最佳数据库存储方法

My software (written in PHP) allows users to use an HTML form to enter information for their 'Resume'. There are several different elements of this 'resume' including the user's education, work history, awards, cover letter, and etc. Each element is unique in the data it contains. For example, education requires fields such as graduation year, school name, degree, etc.

My question is, what would be the best approach to store the resume data in a mySQL database? My current choices are:

  • Create individual tables for each resume element (resume_education, resume_awards, etc.)
  • Use a single table for all elements of the resume and insert the element data in the form of multi-dimensional arrays. (IE: one table that holds resume data with columns such as education, workhistory, blah blah.
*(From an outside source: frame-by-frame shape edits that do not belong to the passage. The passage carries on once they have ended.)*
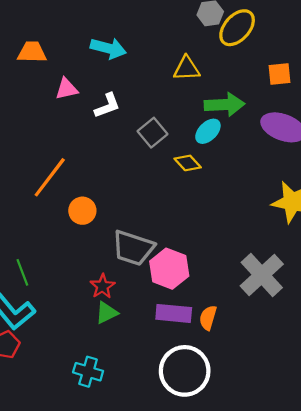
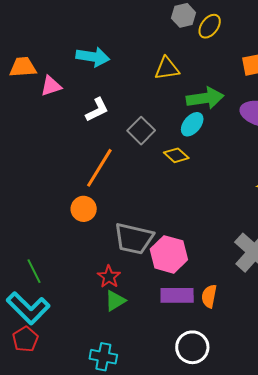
yellow ellipse: (237, 28) -> (210, 26), size x0.7
pink triangle: (67, 89) -> (51, 86), moved
orange line: (50, 177) -> (99, 168), moved
white circle: (185, 371) -> (192, 347), size x0.7

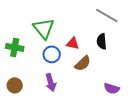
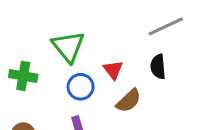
gray line: (107, 15) -> (166, 26), turned -55
red triangle: (73, 43) -> (113, 70), turned 40

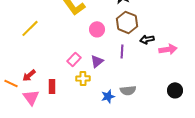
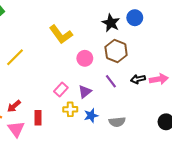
black arrow: (147, 39) -> (138, 79), moved
purple line: (122, 51) -> (111, 81), turned -40
blue star: (108, 96) -> (91, 116), moved

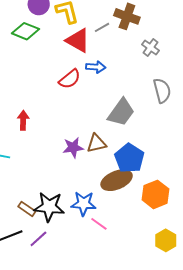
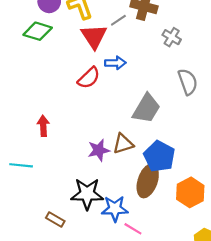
red triangle: (78, 41) -> (94, 36), turned 32
brown ellipse: (117, 180) -> (148, 181), turned -44
black star: (49, 207) -> (87, 194), moved

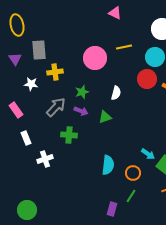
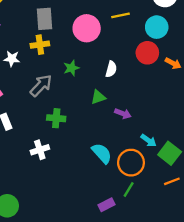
gray rectangle: (39, 50) -> (45, 19), moved
purple arrow: (81, 111) -> (123, 114), moved
white cross: (45, 159) -> (40, 150), moved
cyan semicircle: (108, 165) -> (102, 153), turned -48
orange circle: (133, 173) -> (131, 163), size x1.5
purple rectangle: (112, 209) -> (106, 205), turned 48

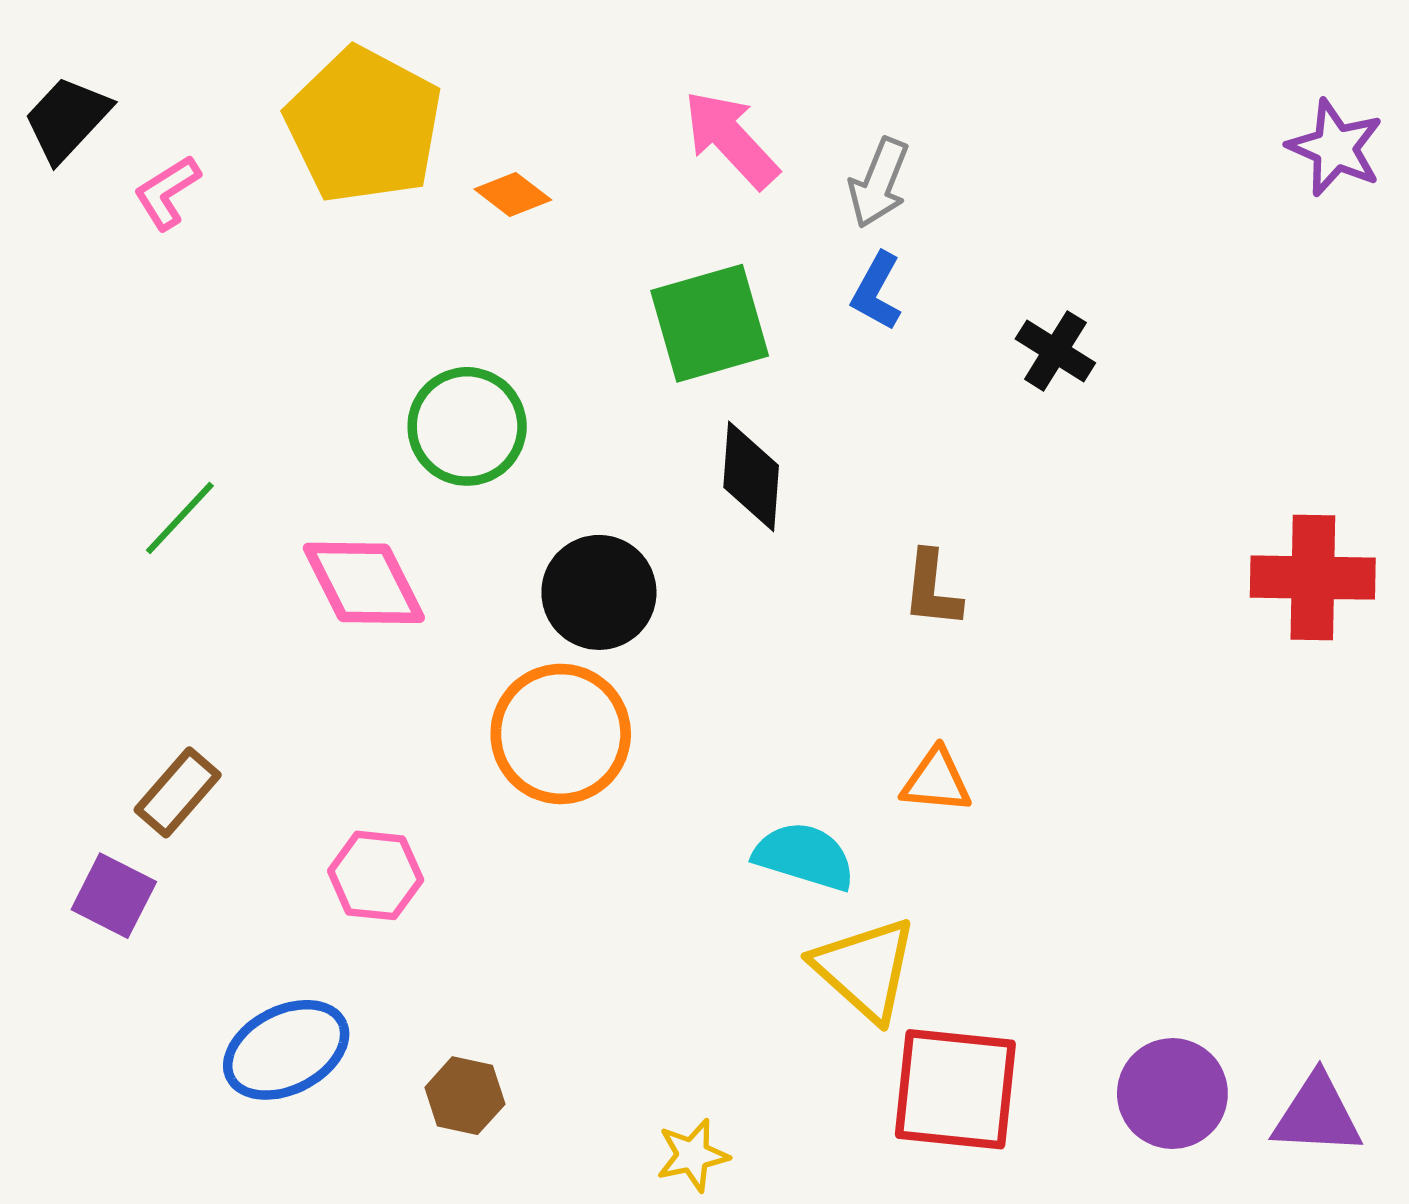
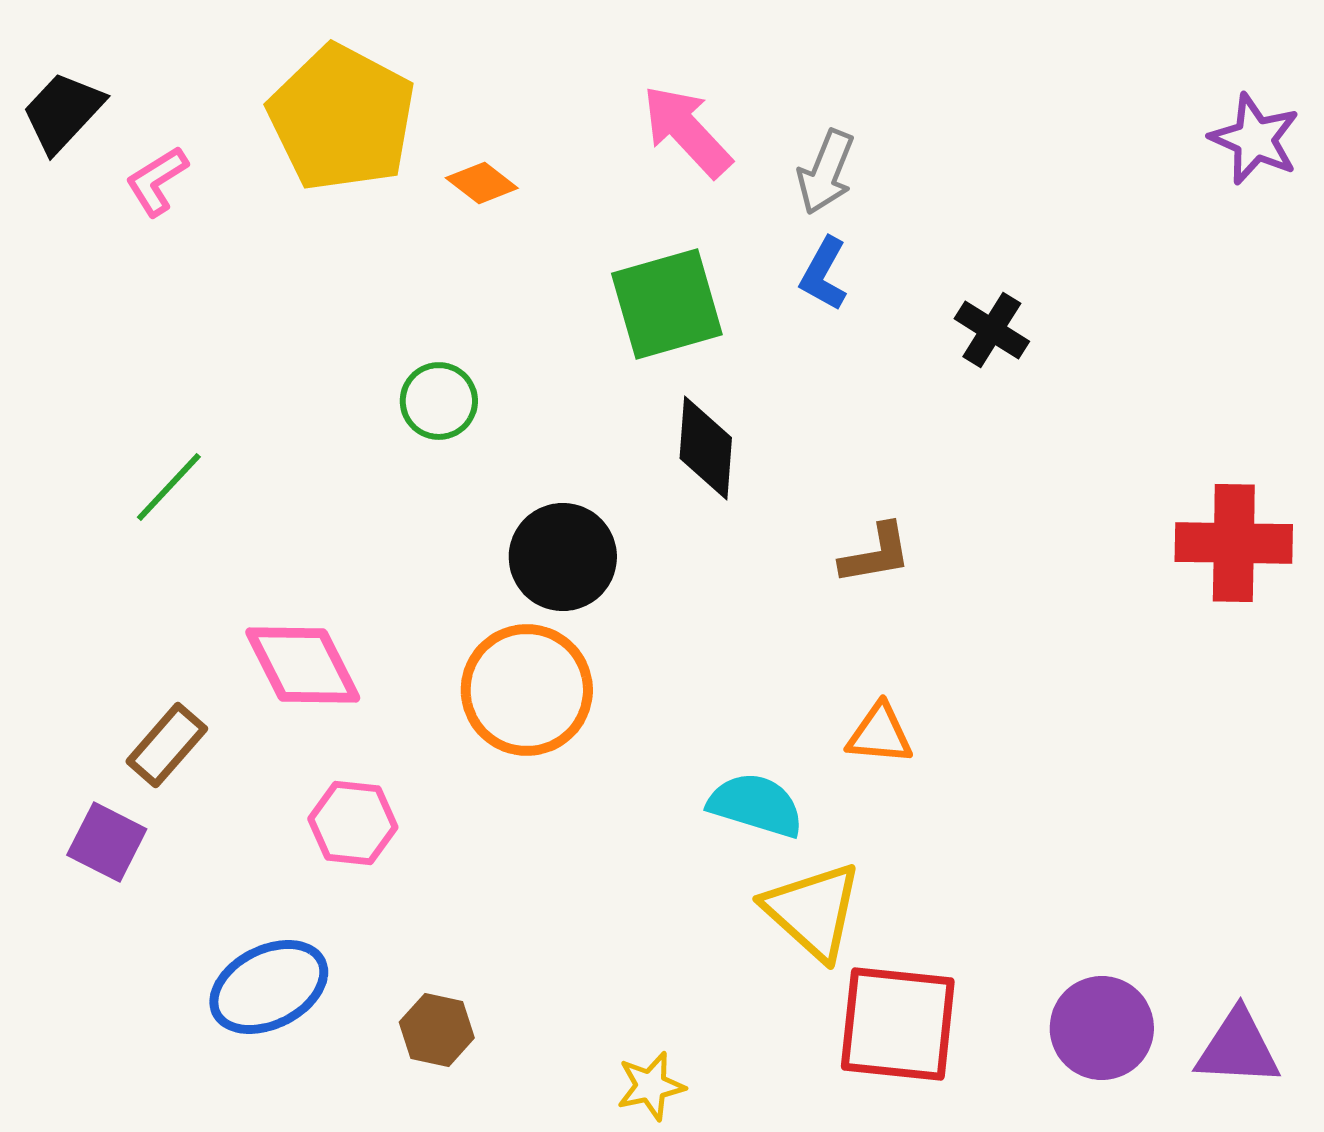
green circle: (467, 426) -> (439, 401), size x0.7
pink diamond: (364, 583) -> (303, 665), moved
brown L-shape: (932, 589) -> (876, 554), turned -106

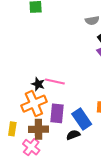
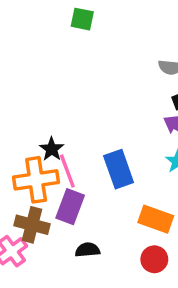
pink line: (55, 81) -> (67, 171), moved, turned 42
blue rectangle: (82, 119) -> (119, 169), moved

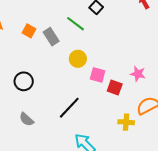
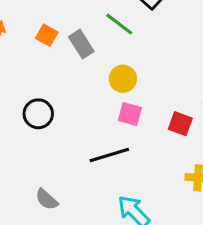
pink square: (98, 75) -> (130, 114), moved
black line: (69, 108) -> (109, 155), turned 30
gray semicircle: (27, 119) -> (47, 199), moved

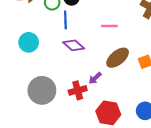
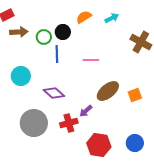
pink line: (109, 26) -> (91, 60), moved
purple diamond: (74, 45) -> (54, 93), moved

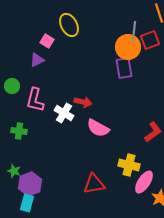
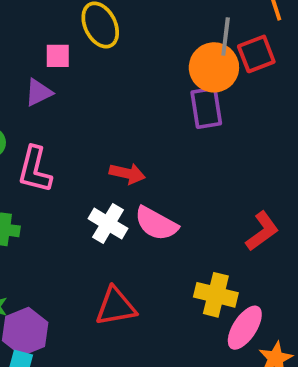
pink square: (47, 41) -> (58, 56), turned -32
white cross: (64, 113) -> (108, 224), moved
red triangle: (94, 184) -> (116, 306), moved

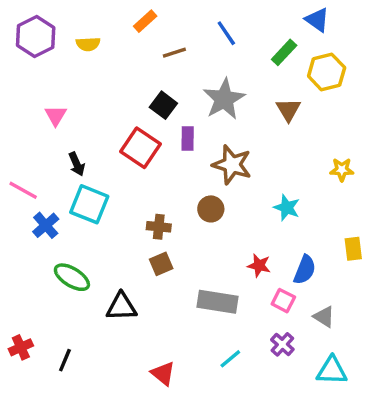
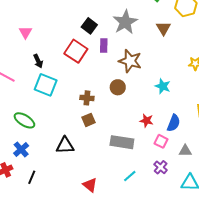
blue cross: (46, 225) -> (21, 149), moved
green ellipse: (72, 277) -> (24, 120), moved
gray triangle: (324, 317) -> (185, 151), turned -32

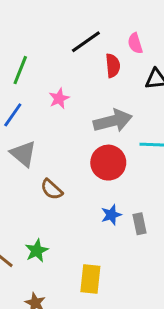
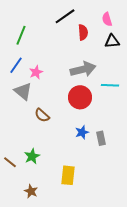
pink semicircle: (135, 43) -> (107, 19), moved
pink star: (59, 98) -> (36, 72), moved

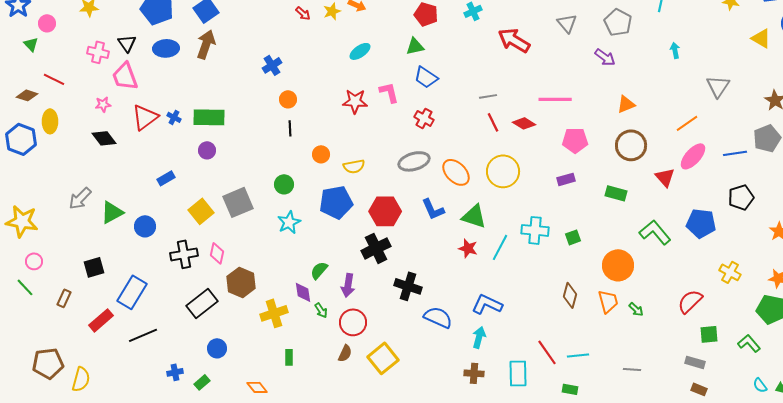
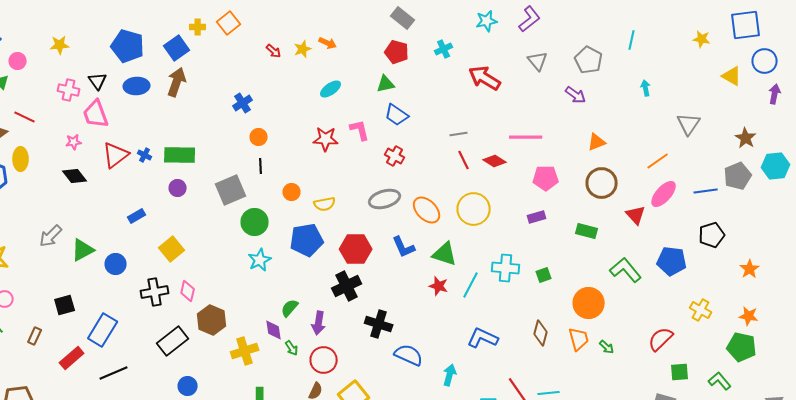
green circle: (284, 184) -> (255, 222), size x1.4
gray square: (238, 202) -> (231, 190), moved
blue L-shape: (487, 304) -> (483, 338), moved

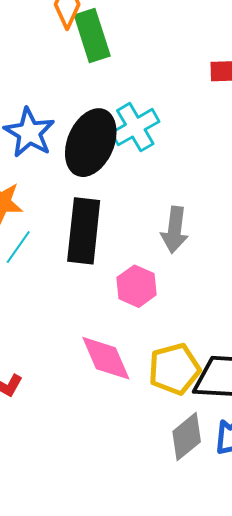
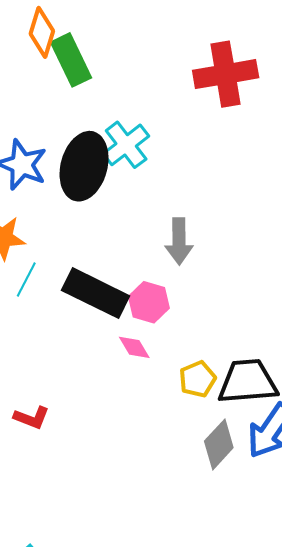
black rectangle: (84, 231) -> (96, 293), moved, turned -62
pink diamond: (106, 358) -> (134, 347), moved, size x0.6
yellow pentagon: (174, 369) -> (198, 379), size x0.7

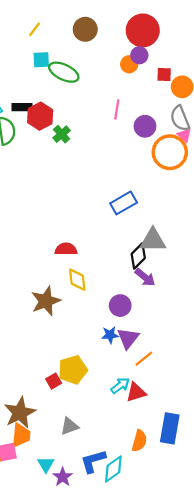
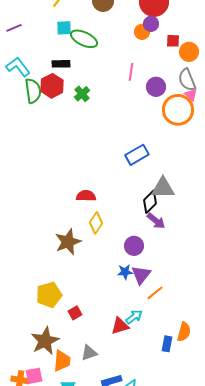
black rectangle: (22, 107) -> (61, 64), moved
red hexagon: (40, 116) -> (52, 86), moved
yellow diamond: (77, 280) -> (96, 223), turned 40
yellow pentagon: (73, 370) -> (49, 295), moved
red triangle: (136, 392) -> (120, 326), moved
blue rectangle: (170, 428) -> (167, 344), moved, size x0.6
orange trapezoid: (21, 435) -> (62, 361), moved
orange semicircle: (139, 441) -> (184, 332), moved

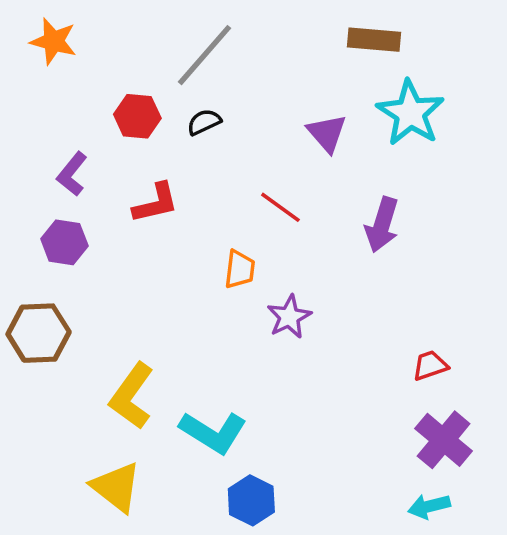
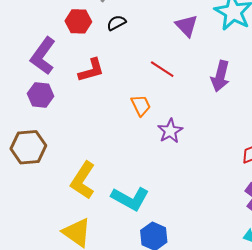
purple L-shape: (72, 174) -> (43, 56), size x1.5
orange trapezoid: (240, 269) -> (141, 105), turned -30

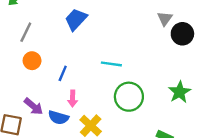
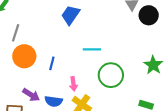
blue trapezoid: (76, 19) -> (70, 15), moved
orange circle: (32, 61) -> (24, 56), size x1.5
pink arrow: (73, 99) -> (73, 84), moved

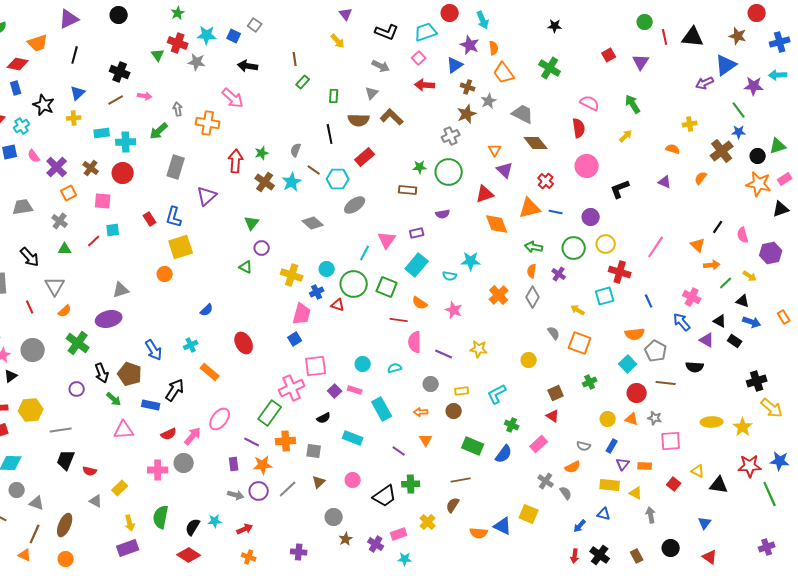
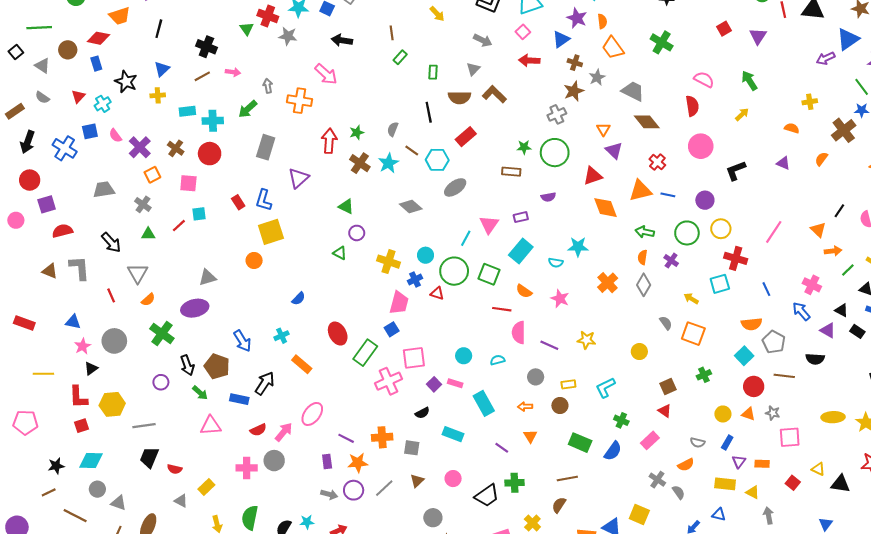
green triangle: (252, 223) -> (346, 207), turned -42
green rectangle: (270, 413) -> (365, 353), moved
Data in education or similar field would be compiled into an array such as ("grad_year"=>"1990", "school_name"=>"Cool School") or something similar where the usage of indicating characters denotes a new field).

The first choice offers an ease of maintenance and coding whereas the second choice would seem to offer a substantial decrease in backup and maybe load times, and database maintenance. Maybe there is an altogether better approach? What would you recommend ?

I'd go for multiple tables, but not named tables something more generic.

Eg. tables

resume_section
id,name
1,personal details
2,education
3,work history

resume_section_attributes
id,resume_section_id,name
1,1,name
2,1,phone
3,1,email
4,2,school_name
5,2,grad_year
6,3,company_name
7,3,number_of_years

user_resume
id,user_id,resume_section_attribute_id,value
1,99,1,My Name
2,99,2,12345678

Now when you want to build a users resume you can go straight to the user resume table and get all their details and join with the attributes table for the attribute names etc. You could change the order of attrs for display, easily add new ones. Set them as required or not. Set limits for the number of phone numbers or something. The possibilities for extending are endless.

Definitely go with option 1. Good database design is vital, and good database design involves normalizing your data which is only possible if you model distinct entities with their own tables.

Take a look at this article on database normalization, which has a good discussion of the concepts involved.

Option 2 is clearly and unequivocally wrong. If you're not going to decompose your data into rows and columns and follow at least the first couple of rules of data normalization then there's no reason to use a relational database (you could use XML documents in file system folders).

Option 1 is probably most correct. In the event that all elements are expected to be present in all resumes, and no elements repeat within a resume, then you could actually have one table for the entire resume, with each field in its own column. Since I don't imagine that those conditions are met (work history and education should probably be repeatable elements, for instance) then separate tables per element is the correct choice.